── LISTED ENTRIES ──
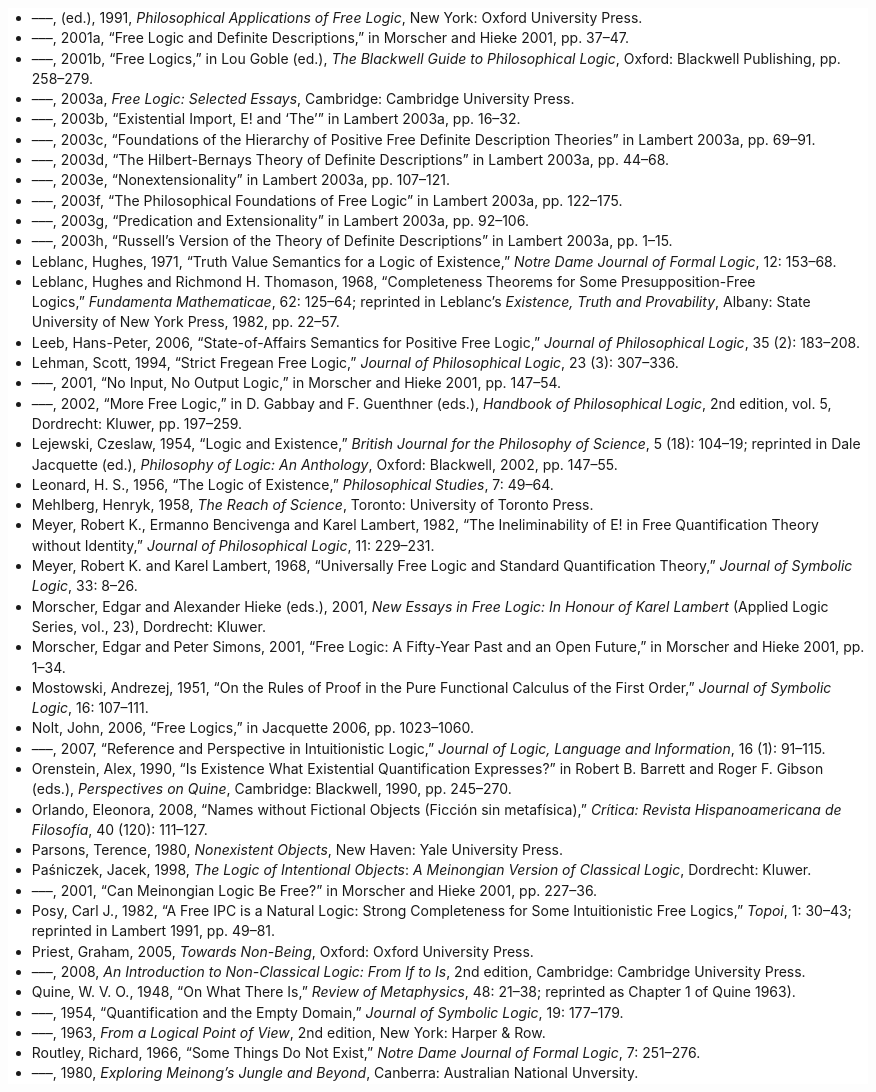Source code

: * –––, (ed.), 1991, *Philosophical Applications of Free Logic*, New York: Oxford University Press.
* –––, 2001a, “Free Logic and Definite Descriptions,” in Morscher and Hieke 2001, pp. 37–47.
* –––, 2001b, “Free Logics,” in Lou Goble (ed.), *The Blackwell Guide to Philosophical Logic*, Oxford: Blackwell Publishing, pp. 258–279.
* –––, 2003a, *Free Logic: Selected Essays*, Cambridge: Cambridge University Press.
* –––, 2003b, “Existential Import, E! and ‘The’” in Lambert 2003a, pp. 16–32.
* –––, 2003c, “Foundations of the Hierarchy of Positive Free Definite Description Theories” in Lambert 2003a, pp. 69–91.
* –––, 2003d, “The Hilbert-Bernays Theory of Definite Descriptions” in Lambert 2003a, pp. 44–68.
* –––, 2003e, “Nonextensionality” in Lambert 2003a, pp. 107–121.
* –––, 2003f, “The Philosophical Foundations of Free Logic” in Lambert 2003a, pp. 122–175.
* –––, 2003g, “Predication and Extensionality” in Lambert 2003a, pp. 92–106.
* –––, 2003h, “Russell’s Version of the Theory of Definite Descriptions” in Lambert 2003a, pp. 1–15.
* Leblanc, Hughes, 1971, “Truth Value Semantics for a Logic of Existence,” *Notre Dame Journal of Formal Logic*, 12: 153–68.
* Leblanc, Hughes and Richmond H. Thomason, 1968, “Completeness Theorems for Some Presupposition-Free Logics,” *Fundamenta Mathematicae*, 62: 125–64; reprinted in Leblanc’s *Existence, Truth and Provability*, Albany: State University of New York Press, 1982, pp. 22–57.
* Leeb, Hans-Peter, 2006, “State-of-Affairs Semantics for Positive Free Logic,” *Journal of Philosophical Logic*, 35 (2): 183–208.
* Lehman, Scott, 1994, “Strict Fregean Free Logic,” *Journal of Philosophical Logic*, 23 (3): 307–336.
* –––, 2001, “No Input, No Output Logic,” in Morscher and Hieke 2001, pp. 147–54.
* –––, 2002, “More Free Logic,” in D. Gabbay and F. Guenthner (eds.), *Handbook of Philosophical Logic*, 2nd edition, vol. 5, Dordrecht: Kluwer, pp. 197–259.
* Lejewski, Czeslaw, 1954, “Logic and Existence,” *British Journal for the Philosophy of Science*, 5 (18): 104–19; reprinted in Dale Jacquette (ed.), *Philosophy of Logic: An Anthology*, Oxford: Blackwell, 2002, pp. 147–55.
* Leonard, H. S., 1956, “The Logic of Existence,” *Philosophical Studies*, 7: 49–64.
* Mehlberg, Henryk, 1958, *The Reach of Science*, Toronto: University of Toronto Press.
* Meyer, Robert K., Ermanno Bencivenga and Karel Lambert, 1982, “The Ineliminability of E! in Free Quantification Theory without Identity,” *Journal of Philosophical Logic*, 11: 229–231.
* Meyer, Robert K. and Karel Lambert, 1968, “Universally Free Logic and Standard Quantification Theory,” *Journal of Symbolic Logic*, 33: 8–26.
* Morscher, Edgar and Alexander Hieke (eds.), 2001, *New Essays in Free Logic: In Honour of Karel Lambert* (Applied Logic Series, vol., 23), Dordrecht: Kluwer.
* Morscher, Edgar and Peter Simons, 2001, “Free Logic: A Fifty-Year Past and an Open Future,” in Morscher and Hieke 2001, pp. 1–34.
* Mostowski, Andrezej, 1951, “On the Rules of Proof in the Pure Functional Calculus of the First Order,” *Journal of Symbolic Logic*, 16: 107–111.
* Nolt, John, 2006, “Free Logics,” in Jacquette 2006, pp. 1023–1060.
* –––, 2007, “Reference and Perspective in Intuitionistic Logic,” *Journal of Logic, Language and Information*, 16 (1): 91–115.
* Orenstein, Alex, 1990, “Is Existence What Existential Quantification Expresses?” in Robert B. Barrett and Roger F. Gibson (eds.), *Perspectives on Quine*, Cambridge: Blackwell, 1990, pp. 245–270.
* Orlando, Eleonora, 2008, “Names without Fictional Objects (Ficción sin metafísica),” *Crítica: Revista Hispanoamericana de Filosofía*, 40 (120): 111–127.
* Parsons, Terence, 1980, *Nonexistent Objects*, New Haven: Yale University Press.
* Paśniczek, Jacek, 1998, *The Logic of Intentional Objects*: *A Meinongian Version of Classical Logic*, Dordrecht: Kluwer.
* –––, 2001, “Can Meinongian Logic Be Free?” in Morscher and Hieke 2001, pp. 227–36.
* Posy, Carl J., 1982, “A Free IPC is a Natural Logic: Strong Completeness for Some Intuitionistic Free Logics,” *Topoi*, 1: 30–43; reprinted in Lambert 1991, pp. 49–81.
* Priest, Graham, 2005, *Towards Non-Being*, Oxford: Oxford University Press.
* –––, 2008, *An Introduction to Non-Classical Logic: From If to Is*, 2nd edition, Cambridge: Cambridge University Press.
* Quine, W. V. O., 1948, “On What There Is,” *Review of Metaphysics*, 48: 21–38; reprinted as Chapter 1 of Quine 1963).
* –––, 1954, “Quantification and the Empty Domain,” *Journal of Symbolic Logic*, 19: 177–179.
* –––, 1963, *From a Logical Point of View*, 2nd edition, New York: Harper & Row.
* Routley, Richard, 1966, “Some Things Do Not Exist,” *Notre Dame Journal of Formal Logic*, 7: 251–276.
* –––, 1980, *Exploring Meinong’s Jungle and Beyond*, Canberra: Australian National Unversity.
───
• **TASK STATEMENT**: Take the line containing "Logic*, 19: 177–179." as the start and the last line of the data as the end, and reproduce that range exactly.

• **RESPONSE**:
* –––, 1954, “Quantification and the Empty Domain,” *Journal of Symbolic Logic*, 19: 177–179.
* –––, 1963, *From a Logical Point of View*, 2nd edition, New York: Harper & Row.
* Routley, Richard, 1966, “Some Things Do Not Exist,” *Notre Dame Journal of Formal Logic*, 7: 251–276.
* –––, 1980, *Exploring Meinong’s Jungle and Beyond*, Canberra: Australian National Unversity.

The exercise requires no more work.